• The San Juan Daily Star

As students return to classrooms, Education chief acknowledges deplorable state of some schools

By John McPhaul

As a new academic year began on Wednesday, Acting Education Secretary Eliezer Ramos Parés acknowledged the deplorable conditions at some of the island’s school campuses.

“Without a doubt, we have seen how most of the school communities did take action. The result of what we have seen is that today, there are many schools ready,” Ramos Parés said in a meeting with journalists at Ángela Cordero Bernard School in Ponce’s Villa del Carmen urbanization. “There [also] are schools that are shameful, I am not going to deny it to the country and that is not what any of our children and none of our teachers deserve.”

“We are going to be taking control of that, from reality, the aspect of supervision and reviewing our processes in supervision and, on the other hand, the allocation of resources so that our schools are in optimal condition,” he added.

The day before classes started, teachers decried the state of a great number of schools.

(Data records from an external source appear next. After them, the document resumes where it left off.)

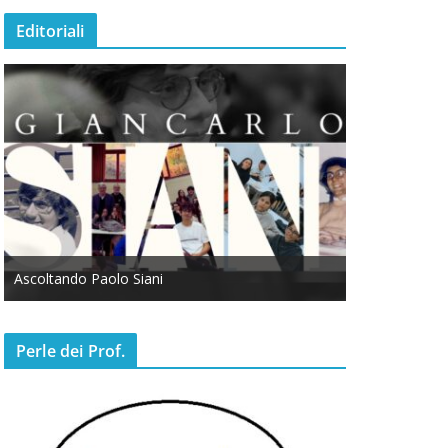
Editoriali
Ascoltando Paolo Siani
Otto Marzo
Perle dei Prof.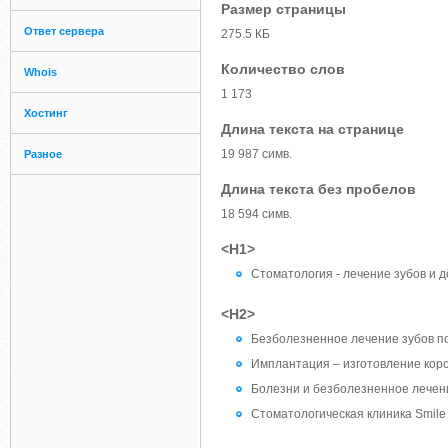
Размер страницы
Ответ сервера
275.5 КБ
Количество слов
Whois
1 173
Хостинг
Длина текста на странице
19 987 симв.
Разное
Длина текста без пробелов
18 594 симв.
<H1>
Стоматология - лечение зубов и 
<H2>
Безболезненное лечение зубов по
Имплантация – изготовление коро
Болезни и безболезненное лечен
Стоматологическая клиника Smile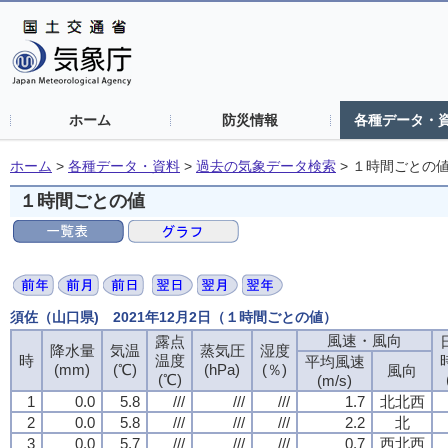
ホーム
防災情報
各種データ・
ホーム
>
各種データ・資料
>
過去の気象データ検索
>
１時間ごとの
１時間ごとの値
須佐（山口県) 2021年12月2日（１時間ごとの値）
風速・風向
露点
降水量
気温
蒸気圧
湿度
時
温度
平均風速
(mm)
(℃)
(hPa)
(％)
風向
(℃)
(m/s)
1
0.0
5.8
///
///
///
1.7
北北西
2
0.0
5.8
///
///
///
2.2
北
3
0.0
5.7
///
///
///
0.7
西北西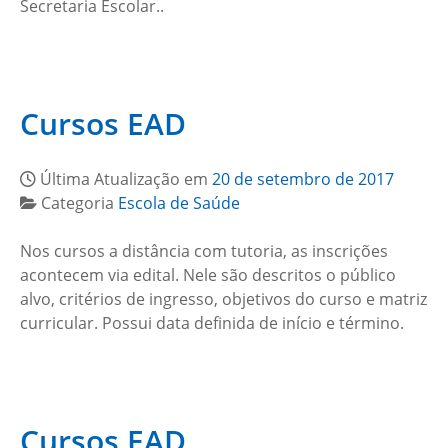
Secretaria Escolar..
Cursos EAD
Última Atualização em
20 de setembro de 2017
Categoria
Escola de Saúde
Nos cursos a distância com tutoria, as inscrições
acontecem via edital. Nele são descritos o público
alvo, critérios de ingresso, objetivos do curso e matriz
curricular. Possui data definida de início e término.
Cursos EAD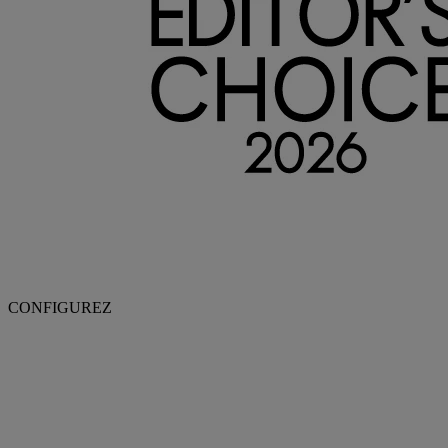
CONFIGUREZ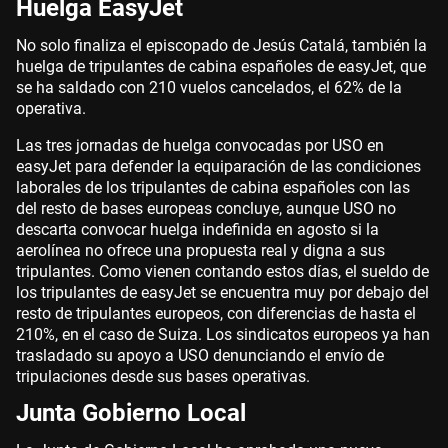
Huelga EasyJet
No solo finaliza el episcopado de Jesús Catalá, también la
huelga de tripulantes de cabina españoles de easyJet, que
se ha saldado con 210 vuelos cancelados, el 62% de la
operativa.
Las tres jornadas de huelga convocadas por USO en
easyJet para defender la equiparación de las condiciones
laborales de los tripulantes de cabina españoles con las
del resto de bases europeas concluye, aunque USO no
descarta convocar huelga indefinida en agosto si la
aerolínea no ofrece una propuesta real y digna a sus
tripulantes. Como vienen contando estos días, el sueldo de
los tripulantes de easyJet se encuentra muy por debajo del
resto de tripulantes europeos, con diferencias de hasta el
210%, en el caso de Suiza. Los sindicatos europeos ya han
trasladado su apoyo a USO denunciando el envío de
tripulaciones desde sus bases operativas.
Junta Gobierno Local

“If only one [school] is not prepared it is unpardonable, because they had more than enough time to at least present a structured and ordered plan with the agencies that have to do with the basic maintenance [of schools],” said Puerto Rico Teachers Association President Víctor Manuel Bonilla Sánchez. “Because replacing a toilet, changing a lock, changing out a window or fixing a filter, this can be done and can be corrected in more than two years.”

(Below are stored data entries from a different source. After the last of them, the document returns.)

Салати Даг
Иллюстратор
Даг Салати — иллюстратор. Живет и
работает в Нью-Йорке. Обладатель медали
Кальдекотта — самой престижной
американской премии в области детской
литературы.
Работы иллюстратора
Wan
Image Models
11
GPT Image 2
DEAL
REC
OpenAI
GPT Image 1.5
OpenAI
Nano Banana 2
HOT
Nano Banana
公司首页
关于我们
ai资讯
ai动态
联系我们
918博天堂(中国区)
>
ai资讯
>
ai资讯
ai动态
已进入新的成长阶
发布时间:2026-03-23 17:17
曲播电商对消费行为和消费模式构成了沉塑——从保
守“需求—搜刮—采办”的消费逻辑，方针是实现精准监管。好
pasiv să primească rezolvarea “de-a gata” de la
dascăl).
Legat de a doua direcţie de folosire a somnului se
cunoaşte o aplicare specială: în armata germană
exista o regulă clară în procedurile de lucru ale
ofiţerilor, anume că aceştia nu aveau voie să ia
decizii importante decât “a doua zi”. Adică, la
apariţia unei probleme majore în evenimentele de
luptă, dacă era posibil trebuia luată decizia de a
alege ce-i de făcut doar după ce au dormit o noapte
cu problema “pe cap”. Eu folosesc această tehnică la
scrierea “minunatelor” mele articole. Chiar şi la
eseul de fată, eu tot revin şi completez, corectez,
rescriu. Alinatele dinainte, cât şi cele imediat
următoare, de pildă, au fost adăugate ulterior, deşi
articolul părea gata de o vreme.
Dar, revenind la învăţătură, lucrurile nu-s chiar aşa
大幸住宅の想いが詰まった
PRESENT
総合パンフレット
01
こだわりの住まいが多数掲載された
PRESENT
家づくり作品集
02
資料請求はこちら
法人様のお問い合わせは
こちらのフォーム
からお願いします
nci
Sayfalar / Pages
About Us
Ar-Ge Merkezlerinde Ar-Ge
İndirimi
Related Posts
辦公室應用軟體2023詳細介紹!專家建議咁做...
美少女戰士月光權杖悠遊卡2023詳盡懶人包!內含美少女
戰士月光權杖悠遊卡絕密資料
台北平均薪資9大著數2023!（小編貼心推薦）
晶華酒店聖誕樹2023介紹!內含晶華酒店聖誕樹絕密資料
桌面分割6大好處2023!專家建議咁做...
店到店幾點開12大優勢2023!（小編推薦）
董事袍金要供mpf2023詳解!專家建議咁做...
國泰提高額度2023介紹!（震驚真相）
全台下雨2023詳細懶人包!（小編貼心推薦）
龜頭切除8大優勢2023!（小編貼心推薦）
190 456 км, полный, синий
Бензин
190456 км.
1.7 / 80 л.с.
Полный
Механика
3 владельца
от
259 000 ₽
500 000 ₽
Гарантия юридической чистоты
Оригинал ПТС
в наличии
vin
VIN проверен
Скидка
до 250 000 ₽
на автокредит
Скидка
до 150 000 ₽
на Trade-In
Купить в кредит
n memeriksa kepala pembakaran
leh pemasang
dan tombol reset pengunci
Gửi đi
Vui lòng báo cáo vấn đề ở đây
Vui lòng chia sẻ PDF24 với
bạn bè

“I understand teachers who after a year and a half in virtual mode are anxious to begin the process of in-person learning and go to the first day of school and see that the school is the way they left it in March [2020] when the pandemic started,” he added. “I believe that the secretary has to reevaluate the plan that he has for addressing infrastructure maintenance at the schools.”

Asked about students who had to wait in the sun to enter the schools, Ramos Parés replied, “Nothing is written in stone. We are coming back after a year and a half.”

“Everyone has concerns about COVID, so we are being extremely strict,” the acting Education chief said. “We have seen it in this school campus we visited today how the same children gave witness. Also, the process of entering the campus was a fairly strict process, especially because we want to ensure continuity of service, but we are also going to review it. Nobody should be standing out under the sun.”

Regarding vaccinated teachers, Ramos Parés said 96 percent have completed their vaccination. However, he did not provide details on the number of students, over the age of 12, who are vaccinated.

Ramos Parés rejected complaints about sexuality issues under a planned implementation of a gender perspective curriculum in January.

“It is not so. The teacher who is saying that is [stating] a falsehood that does not exist,” he said. “We have not brought anything down to the schools at all and I want to be emphatic. If there is information about someone sharing something that at this time has not been authorized, raise the flag so that we can intervene.”

During the visit to Ángela Cordero Bernard School, the Education chief was accompanied by Ponce Mayor Luis Manuel Irizarry Pabón and several district legislators.